A transitional provision provides that for financial years commencing prior to 17 June 2018:

  • subsidiaries of an EEA undertaking with an audit committee that meets the requirements of the Directive need not have an audit committee at all; and
  • for lower-impact firms and subsidiaries of non-EEA parents allows the board to perform equivalent functions to the audit committee.

Most of these will be public interest entities (PIEs), to which tougher auditor reporting and independence requirements will apply under the Financial Reporting Council’s (FRC’s) implementation of the revised Directive and EU Audit Regulation. However, unlisted managing agents are not themselves PIEs (just the syndicates that they are responsible for), and neither are unlisted PRA designated investment firms that are also not CRR firms.
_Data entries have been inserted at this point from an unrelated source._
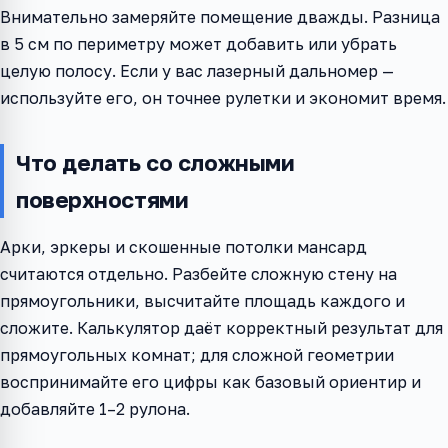
Внимательно замеряйте помещение дважды. Разница
в 5 см по периметру может добавить или убрать
целую полосу. Если у вас лазерный дальномер —
используйте его, он точнее рулетки и экономит время.
Что делать со сложными
поверхностями
Арки, эркеры и скошенные потолки мансард
считаются отдельно. Разбейте сложную стену на
прямоугольники, высчитайте площадь каждого и
сложите. Калькулятор даёт корректный результат для
прямоугольных комнат; для сложной геометрии
воспринимайте его цифры как базовый ориентир и
добавляйте 1–2 рулона.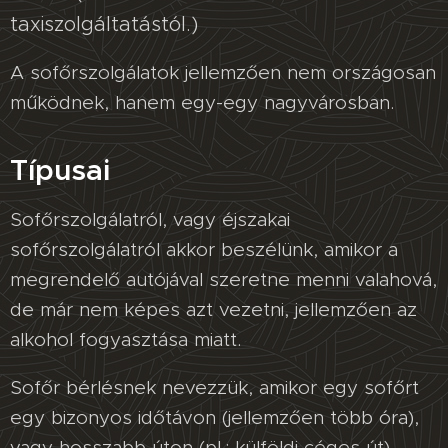
taxiszolgáltatástól.)
A sofőrszolgálatok jellemzően nem országosan
működnek, hanem egy-egy nagyvárosban.
Típusai
Sofőrszolgálatról, vagy éjszakai
sofőrszolgálatról akkor beszélünk, amikor a
megrendelő autójával szeretne menni valahová,
de már nem képes azt vezetni, jellemzően az
alkohol fogyasztása miatt.
Sofőr bérlésnek nevezzük, amikor egy sofőrt
egy bizonyos időtávon (jellemzően több óra),
vagy hosszabb úton (pl.: külföldi céges út)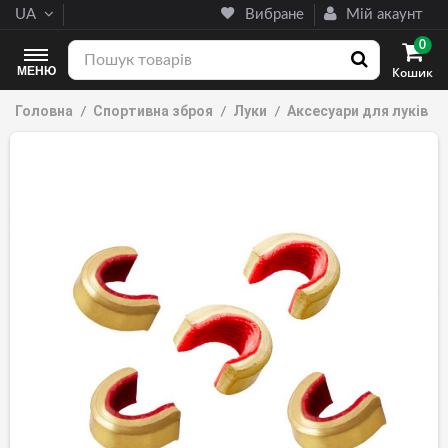
UA
Вибране
Мій акаунт
0
МЕНЮ
Кошик
Головна
Спортивна зброя
Луки
Аксесуари для луків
The smallest firms are invited to apply for a waiver or modification of the rules, having regard to the Directive minimum.

Structure and membership

A firm’s audit committee will in general need to be separate from any risk committee unless the firm is a lower-impact firm (in terms of prudential risk) and the members of the risk committee have the knowledge, skills and expertise required to exercise the functions of both an audit and a risk committee.

The audit committee:

  • must be a committee of the governing body of the firm;
  • must be composed only of non-executive members who together have competence relevant to the sector in which the firm operates, at least one of whom must have competence in accounting and auditing; and
  • must be suitably independent:

Transitional provisions defer some of the independence requirements for up to two years depending on the significance of the firm and whether or not it is a subsidiary, allowing time for recruitment of suitable non-executive directors.


The audit committee of a firm (or the governing body where allowed under the transitional provisions for lower-impact firms and subsidiaries of non-EEA parents) is responsible for:

  • informing the governing body of the entity of the outcome of the audit and explaining how the statutory audit contributed to the integrity of financial reporting, together with their own role in that process;
  • monitoring the financial reporting process, submitting recommendations or proposals to ensure its integrity;
  • monitoring the effectiveness of the entity’s internal quality control and risk management systems and, where applicable, its internal audit, regarding the financial reporting of the firm but without breaching the audit committee’s independence;
  • monitoring the audit of the entity’s financial statements (in the case of a syndicate, of the syndicate statutory accounts), including taking into account any findings and conclusions raised by the FRC’s Audit Quality Review Team;
  • reviewing and monitoring the independence of the external auditor under the law and the FRC’s Ethical Standard; and
  • taking responsibility for selection process for the external auditor of a PIE where a tender is required.

A firm that also has securities admitted to trading on an EEA regulated market must also apply the Financial Conduct Authority’s (FCA’s) forthcoming requirements on audit committees.  These were consulted on in September 2015.

The PRA’s Supervisory Statement SS21/15 Internal Governance has been updated to reflect these new audit committee requirements.